Nein, das hier ist keiner dieser Texte über die „Verrohung des Diskurses“, die „Polarisierung der Gesellschaft“ etc. pp. Wie gesagt: Politisierung kann durchaus schön sein.
Komischerweise wurden die Bedenken, die ich mit mir herumtrage, bei Leuten, die sich sonst zu jedem Thema äußern, dann in den letzten Wochen laut. Der Nahostkonflikt sei zu kompliziert, um ihn auf ein paar Infografiken herunter zu brechen, hörte man vor allem in Deutschland, deswegen sollte man sich zu diesem Thema am besten gar nicht äußern, bevor man Unsinn rede.
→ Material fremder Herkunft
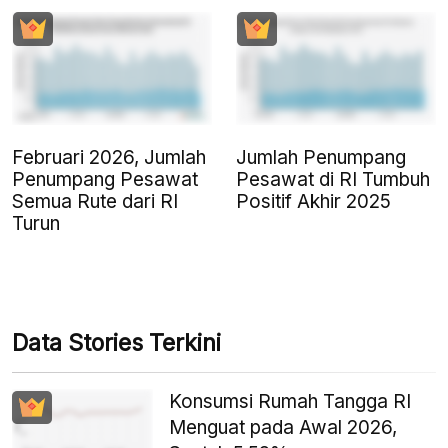
Februari 2026, Jumlah
Jumlah Penumpang
Penumpang Pesawat
Pesawat di RI Tumbuh
Semua Rute dari RI
Positif Akhir 2025
Turun
Data Stories Terkini
Konsumsi Rumah Tangga RI
Menguat pada Awal 2026,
Man müsse doch nicht zu allem etwas sagen, man könne nicht verlangen, dass alle Experten seien. Das ist sicherlich richtig, aber warum fällt das diesen Leuten jetzt erst auf? Jedes politische Thema ist komplex. Und warum reicht es nicht, sich nicht zu positionieren, warum muss man das auch noch kundtun? Wenn sich der Ton so ändert, nachdem alle monatelang fröhlich zu allem ihre Meinung geäußert haben, wie ist das dann für die Leute, die tatsächlich betroffen sind, und ihre Erfahrungen teilen wollen?
In einem unauflösbaren Widerspruch wird auf der anderen Seite immer wieder suggeriert, sich nicht zu äußern sei letztlich nur eine passive Akzeptanz der bestehenden Verhältnisse, geboren aus Privileg und Faulheit. Was diese Sichtweise völlig außer Acht lässt: Es gibt auch außerhalb von Social Media Möglichkeiten, sich zu engagieren. Wer beispielsweise in seiner eigenen Nachbarschaft aktiv ist oder sich gewerkschaftlich organisiert, kommt mit Instagram vielleicht nicht besonders weit. Auch hier gibt es Ausnahmen (siehe „Organisation“, weiter unten), aber als zum Beispiel im Frühjahr 2020 eine Welle der nachbarschaftlichen Sammelaktionen für Restaurants und Geschäfte stattfand, waren die außen vor, die keine Onlinepräsenz hatten. Und das waren nicht selten die Spätis, die altmodischen Geschäfte, die schon ewig in der Gegend sind und die vielleicht noch nie auf die Idee gekommen sind, mit großer Sorgfalt einen Instagram-Account zu bespielen. Auch Zeit spielt eine Rolle: Wer Unterschriften sammelt, Essen austeilt oder sonst IRL beschäftigt ist, hat vielleicht gar nicht die Zeit, ununterbrochen zu allem etwas zu sagen zu haben.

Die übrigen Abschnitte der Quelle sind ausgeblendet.